Alejandro Magno iba ganando batallas y conquistando todo lo que se le ponía por delante. Daba miedo verle venir al frente de su poderoso ejército directamente hacia ti. No quedaba otra que postrarse ante él.
Una mañana, en una ciudad recién conquistada, vio por la calle a un individuo que no se postraba a su paso y rápidamente se tiró hacia él.
- Eh, campeón, despierta -decía Alejan con la espada desenvainada, apuntando directamente al cuello del individuo, que se llamaba Diógenes. ¿Es que no sabes quién soy yo?
-¡Joder, como para no saberlo! Llevas tres días levantando polvo, avanzando con tu ejército para conquistar la ciudad. No se habla de otra cosa. Todo el mundo te nombra.
-Entonces, ¿por qué no te postras tú también ante mí?
- Porque yo estoy a mis cosas de la tinaja donde vivo y las cosas del poder no van conmigo.
-No me cuentes movidas, póstrate o destrozo la tinaja.
-Te la regalo. De verdad, me haces un favor, tengo echado el ojo a una barrica de roble seminueva, casi a estrenar.
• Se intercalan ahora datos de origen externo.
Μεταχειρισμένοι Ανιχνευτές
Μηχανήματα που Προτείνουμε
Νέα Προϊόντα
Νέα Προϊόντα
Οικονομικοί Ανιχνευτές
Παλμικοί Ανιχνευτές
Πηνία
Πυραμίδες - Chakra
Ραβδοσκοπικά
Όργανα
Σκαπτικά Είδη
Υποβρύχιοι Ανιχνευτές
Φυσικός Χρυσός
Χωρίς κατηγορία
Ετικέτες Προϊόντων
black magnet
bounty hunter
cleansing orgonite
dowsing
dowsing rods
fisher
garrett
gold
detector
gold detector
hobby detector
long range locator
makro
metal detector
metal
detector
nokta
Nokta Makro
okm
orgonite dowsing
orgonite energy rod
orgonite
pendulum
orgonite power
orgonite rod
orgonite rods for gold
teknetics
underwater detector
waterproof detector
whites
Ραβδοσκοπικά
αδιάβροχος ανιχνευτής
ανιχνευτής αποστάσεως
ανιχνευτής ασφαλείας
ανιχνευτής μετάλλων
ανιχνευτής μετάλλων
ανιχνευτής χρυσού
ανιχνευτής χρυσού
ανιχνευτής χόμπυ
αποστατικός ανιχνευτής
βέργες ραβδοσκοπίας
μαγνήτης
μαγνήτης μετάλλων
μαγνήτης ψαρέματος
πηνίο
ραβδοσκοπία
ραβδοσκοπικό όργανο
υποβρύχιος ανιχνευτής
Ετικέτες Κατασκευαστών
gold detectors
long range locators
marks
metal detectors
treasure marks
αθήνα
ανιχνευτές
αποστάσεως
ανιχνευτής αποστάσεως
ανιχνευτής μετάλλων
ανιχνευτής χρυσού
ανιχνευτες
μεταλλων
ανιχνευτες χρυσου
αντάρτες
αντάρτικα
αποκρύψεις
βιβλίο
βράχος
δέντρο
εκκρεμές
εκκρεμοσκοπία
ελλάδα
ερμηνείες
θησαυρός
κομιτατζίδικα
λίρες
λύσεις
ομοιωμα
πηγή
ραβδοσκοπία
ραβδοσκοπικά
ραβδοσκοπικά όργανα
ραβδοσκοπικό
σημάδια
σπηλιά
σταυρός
-Te corto el cuello si hace falta.
- Con cuello o sin cuello, la ciudad ya es tuya. Toda tuya. Ya no tienes enemigos, solo gente que quiere favores.
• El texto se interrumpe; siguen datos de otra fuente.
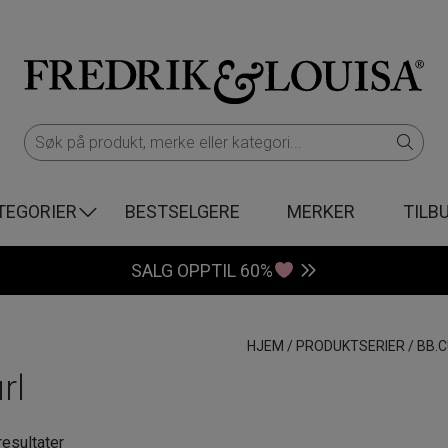
TEGORIER
BESTSELGERE
MERKER
TILB
SALG OPPTIL 60%
HJEM
/
PRODUKTSERIER
/
BB.C
rl
Sortert
resultater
-Ya veo... y tú, ¿qué quieres?
-Que sigas con tus movidas para que yo pueda seguir con las mías. Hace un día precioso. El solei en la cara sienta de lujo.
-Pues sí -dijo Aleja. Entonces, envainó la espada, se montó en el caballo y no se volvió a bajar hasta entrar triunfante en la capital de Persia.
Por su parte, Diógenes se recostó un poco más en la tinaja y yo hice lo mismo en la mía, que estaba contigua a la suya,pero que no se veía porque la tapaban unos cañizos.